Native tribes operate casinos in most U.S. states. Compacts have been devised to clarify local revenue-sharing with the government. But Alabama is apparently without such an agreement.
The “Heart of Dixie” allows the Poarch Band of Creek Indians to retain all gambling revenue. But sadly, a political action committee (PAC) isn’t happy with the arrangement and seeks a change. Interestingly, its dark past could come back to haunt it.
Poarch Creek Accountability Now wants to force Poarch Creek to pay its share upon legalizing casinos in the state. Now the tribe would have to pay taxes. The group feels that it has too much influence on state officials and does nothing for Alabama’s infrastructure.
Who will win the battle?
It won’t help the tribe that Senator Gerald dial is leading the charge.
According to him, the goal is to hold the Poarch Creek accountable. They should not be using millions and millions of untaxed dollars to influence government in this state.
“…So the money that should be going to educate our children and build our roads is building other people’s roads and educating other people’s children.”
The federal Indian Gaming Regulatory Act is responsible, however. It had enacted a policy to allow Class II gaming operations, not casino games, on their own land. No state permission is required.

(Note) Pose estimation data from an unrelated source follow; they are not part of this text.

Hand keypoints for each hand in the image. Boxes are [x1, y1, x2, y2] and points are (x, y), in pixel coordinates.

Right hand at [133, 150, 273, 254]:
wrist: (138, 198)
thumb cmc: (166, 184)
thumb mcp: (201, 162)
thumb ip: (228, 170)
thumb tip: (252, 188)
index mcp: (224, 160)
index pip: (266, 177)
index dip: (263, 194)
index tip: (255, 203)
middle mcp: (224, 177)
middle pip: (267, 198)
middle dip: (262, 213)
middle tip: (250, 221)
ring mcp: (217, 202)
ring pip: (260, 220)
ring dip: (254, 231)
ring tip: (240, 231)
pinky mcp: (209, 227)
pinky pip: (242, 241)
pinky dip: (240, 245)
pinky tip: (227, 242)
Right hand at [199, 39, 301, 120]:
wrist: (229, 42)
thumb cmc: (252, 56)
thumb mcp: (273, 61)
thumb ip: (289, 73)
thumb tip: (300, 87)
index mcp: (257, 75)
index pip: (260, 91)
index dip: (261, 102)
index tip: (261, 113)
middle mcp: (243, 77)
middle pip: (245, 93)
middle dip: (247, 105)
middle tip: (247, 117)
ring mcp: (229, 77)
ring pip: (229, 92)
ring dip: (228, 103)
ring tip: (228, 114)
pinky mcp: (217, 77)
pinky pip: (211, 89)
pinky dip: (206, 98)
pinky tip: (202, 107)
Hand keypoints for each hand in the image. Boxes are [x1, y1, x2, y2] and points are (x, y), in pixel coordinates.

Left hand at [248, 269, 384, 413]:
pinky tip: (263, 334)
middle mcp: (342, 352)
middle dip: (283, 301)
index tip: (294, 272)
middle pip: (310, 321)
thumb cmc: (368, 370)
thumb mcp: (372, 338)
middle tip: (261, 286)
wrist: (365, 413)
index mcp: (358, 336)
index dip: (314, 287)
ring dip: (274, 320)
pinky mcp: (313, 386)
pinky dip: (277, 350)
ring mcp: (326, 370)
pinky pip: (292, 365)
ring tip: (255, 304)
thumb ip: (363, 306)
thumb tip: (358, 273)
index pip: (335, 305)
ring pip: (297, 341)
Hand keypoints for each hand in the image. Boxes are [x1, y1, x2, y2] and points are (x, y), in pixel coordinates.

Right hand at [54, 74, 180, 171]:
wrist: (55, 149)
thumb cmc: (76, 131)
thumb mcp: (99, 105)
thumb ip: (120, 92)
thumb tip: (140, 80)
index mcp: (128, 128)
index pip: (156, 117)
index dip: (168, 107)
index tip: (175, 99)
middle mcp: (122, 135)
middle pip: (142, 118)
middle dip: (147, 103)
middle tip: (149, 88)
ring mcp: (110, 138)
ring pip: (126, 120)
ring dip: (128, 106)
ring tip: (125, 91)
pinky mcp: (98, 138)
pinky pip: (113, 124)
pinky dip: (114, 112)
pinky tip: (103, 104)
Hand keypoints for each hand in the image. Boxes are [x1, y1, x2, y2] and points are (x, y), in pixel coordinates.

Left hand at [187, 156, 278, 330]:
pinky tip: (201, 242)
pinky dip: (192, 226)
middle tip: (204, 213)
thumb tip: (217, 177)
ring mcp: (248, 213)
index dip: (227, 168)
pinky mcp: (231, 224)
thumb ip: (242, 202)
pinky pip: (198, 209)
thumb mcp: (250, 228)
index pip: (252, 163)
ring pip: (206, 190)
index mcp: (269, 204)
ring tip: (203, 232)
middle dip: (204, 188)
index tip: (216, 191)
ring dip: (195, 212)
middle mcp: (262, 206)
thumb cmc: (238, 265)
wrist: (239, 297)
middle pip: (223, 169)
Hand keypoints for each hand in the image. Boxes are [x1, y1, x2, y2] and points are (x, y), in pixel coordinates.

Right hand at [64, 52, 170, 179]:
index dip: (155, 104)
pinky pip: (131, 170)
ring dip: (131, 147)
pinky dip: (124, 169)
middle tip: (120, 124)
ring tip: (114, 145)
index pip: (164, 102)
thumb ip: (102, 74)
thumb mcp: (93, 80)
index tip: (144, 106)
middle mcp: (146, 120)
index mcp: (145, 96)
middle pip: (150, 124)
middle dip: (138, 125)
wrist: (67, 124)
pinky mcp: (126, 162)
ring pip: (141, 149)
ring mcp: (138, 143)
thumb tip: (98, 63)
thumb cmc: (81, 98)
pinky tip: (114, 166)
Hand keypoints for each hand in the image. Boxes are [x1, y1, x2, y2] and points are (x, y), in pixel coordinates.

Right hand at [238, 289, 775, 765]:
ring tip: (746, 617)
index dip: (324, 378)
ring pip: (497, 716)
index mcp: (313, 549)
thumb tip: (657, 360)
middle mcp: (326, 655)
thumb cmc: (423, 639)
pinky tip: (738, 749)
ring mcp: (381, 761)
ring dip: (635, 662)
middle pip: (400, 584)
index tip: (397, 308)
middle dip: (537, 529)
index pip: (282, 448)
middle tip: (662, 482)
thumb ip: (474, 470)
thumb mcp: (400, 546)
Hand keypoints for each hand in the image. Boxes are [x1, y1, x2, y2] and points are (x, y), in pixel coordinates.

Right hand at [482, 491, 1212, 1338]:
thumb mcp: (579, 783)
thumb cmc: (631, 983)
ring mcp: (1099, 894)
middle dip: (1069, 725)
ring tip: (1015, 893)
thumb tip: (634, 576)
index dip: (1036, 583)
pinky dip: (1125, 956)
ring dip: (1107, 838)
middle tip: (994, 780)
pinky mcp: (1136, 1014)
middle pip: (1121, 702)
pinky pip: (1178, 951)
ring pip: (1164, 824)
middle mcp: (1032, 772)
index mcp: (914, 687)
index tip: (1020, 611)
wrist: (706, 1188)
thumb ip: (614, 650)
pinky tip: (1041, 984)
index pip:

This means that if PCAN were successful in getting casinos legalized in the state, the tribe still wouldn’t be obligated to fork over state taxes.
Speaking of influencing government, PACs are just the entities to do it. It speaks of hypocrisy since such groups have no accountability. PCAN will not offer up details as to its source of funding. It may well be a “dark money” group. Dial doesn’t care, stating
“This organization is being funded by people willing to make contributions, but they’re not willing to be disclosed as they don’t want the repercussions from supporting this organization.”
Of note, PCAN is a 501(c)(4) charitable group, organized to deal with social welfare organizations. That said, donations are tax-deductible, with certain exclusions per the IRS.
In reality, this class of charitable group may engage in some political activities, as long as this is not its primary activity. A PAC looking to change laws has misconstrued its purpose.